In China, the Global Times newspaper said FedEx Corp is likely to be added to Beijing's 'unreliable entities list'.

“Few investors would expect a dramatic progress when they are talking about entity lists, just days before a likely summit,” Fujito said, adding that markets could slip back on disappointment after the summit.

Oil prices rise

Oil prices held firm near three-week highs hit last week after the US and Iran came to the brink of war following Iran's shooting down of an unmanned US surveillance drone.

Brent crude futures rose 0.6 per cent to $65.58 per barrel, near Friday's three-week high of $65.76. US crude futures were up 0.75 per cent at $57.88 per barrel.

Tehran said the drone was spying over its territory, while Washington said it was downed over international airspace.
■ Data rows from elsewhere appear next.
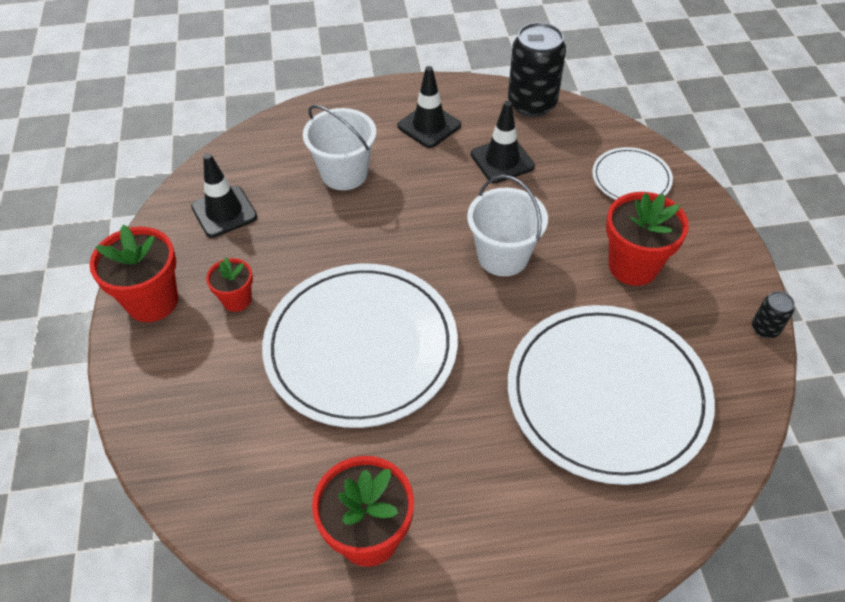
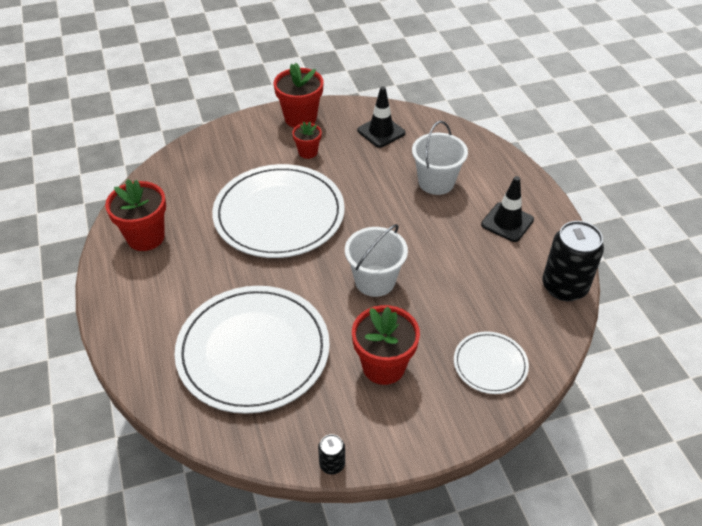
camera: 80 degrees right, 5 degrees down
(502, 160) = (482, 272): black traffic cone -> none

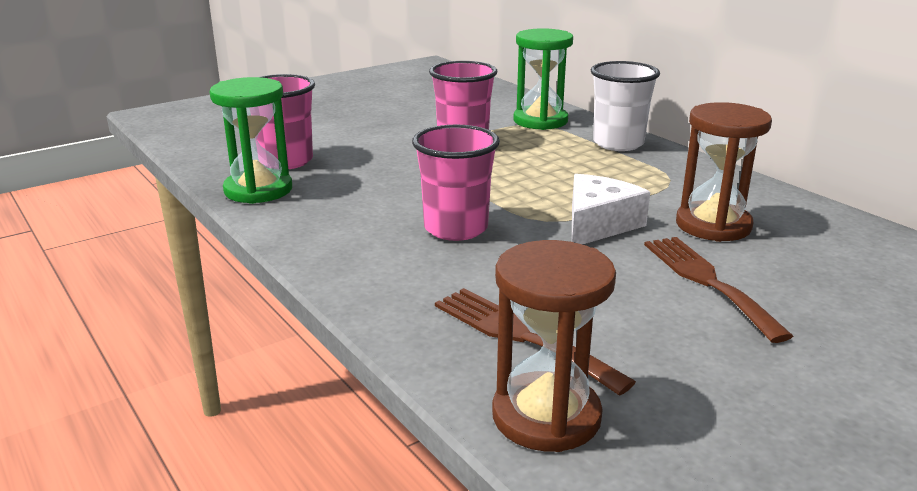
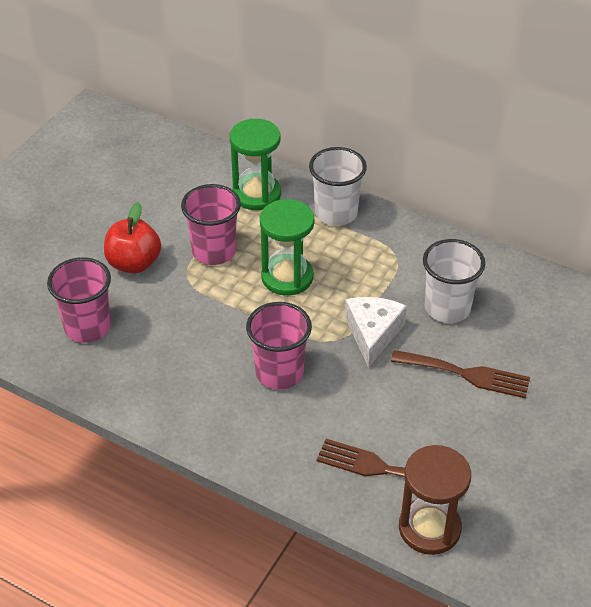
camera: 25 degrees left, 20 degrees up
(258, 190) = (98, 375): green hourglass -> green hourglass (287, 277)
(375, 136) = (134, 263): none -> red apple
(707, 281) = (466, 374): brown fork -> brown fork turned 150 degrees clockwise
(713, 225) = (447, 308): brown hourglass -> white cup

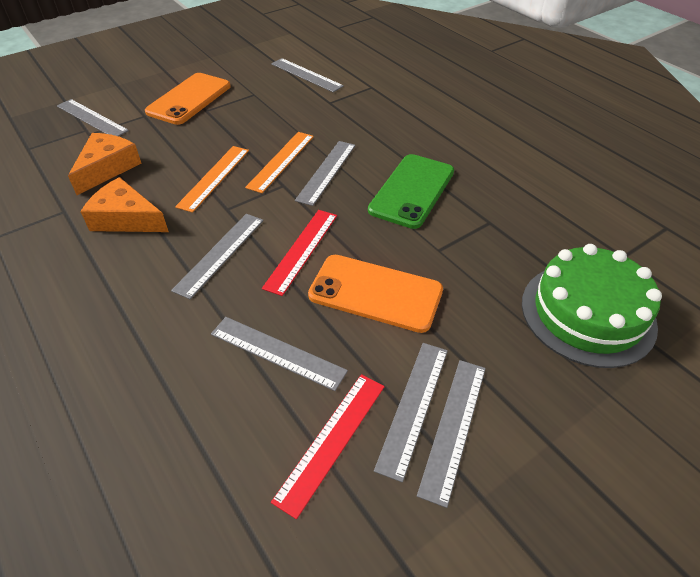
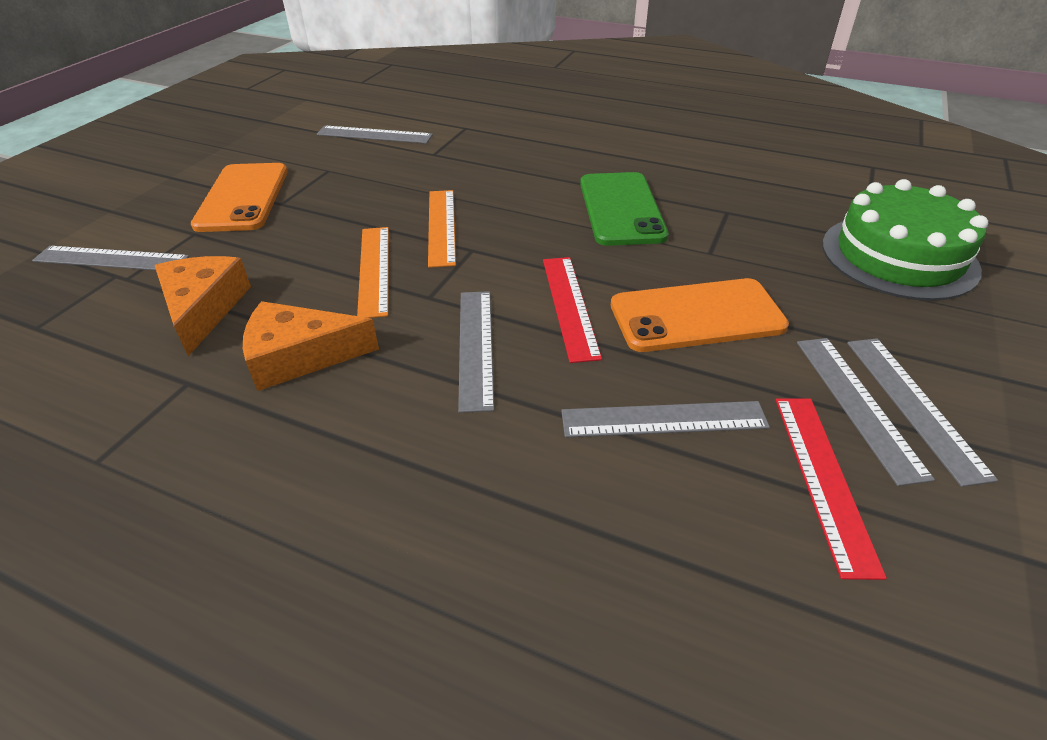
camera: 30 degrees left, 5 degrees down
(326, 172) = (508, 220): grey ruler -> none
US President Donald Trump said on Sunday he was not seeking war with Tehran, after a senior Iranian military commander warned any conflict in the Gulf region could spread uncontrollably and threaten the lives of US troops.

Yet tensions remain high between long-time foes Iran and the US, with Washington due to announce “significant” sanctions on Iran on Monday.

Also potentially becoming a factor in the equation, Arab politicians and commentators greeted Trump's $50-billion West Asia economic vision with a mixture of derision and exasperation, although some in the Gulf called for it to be given a chance.

Gold firms on safe haven buying

The combination of heightened geopolitical worries and likely US interest rates cuts encouraged investors to seek the safety of gold. The precious metal stood at $1,406.2 per ounce, near Friday's six-year high of $1,411.2.

The euro rose to a three-month high of $1.1379 in early Monday trade. The dollar fetched 107.33 yen, having slipped to as low as 107.045 on Friday, the lowest level since its flash crash on January 3.

The Turkish lira strengthened about 0.75 per cent to 5.767 after Turkey's main opposition claimed a decisive victory on Sunday in Istanbul's re-run election, dealing one of the biggest blows to President Tayyip Erdogan.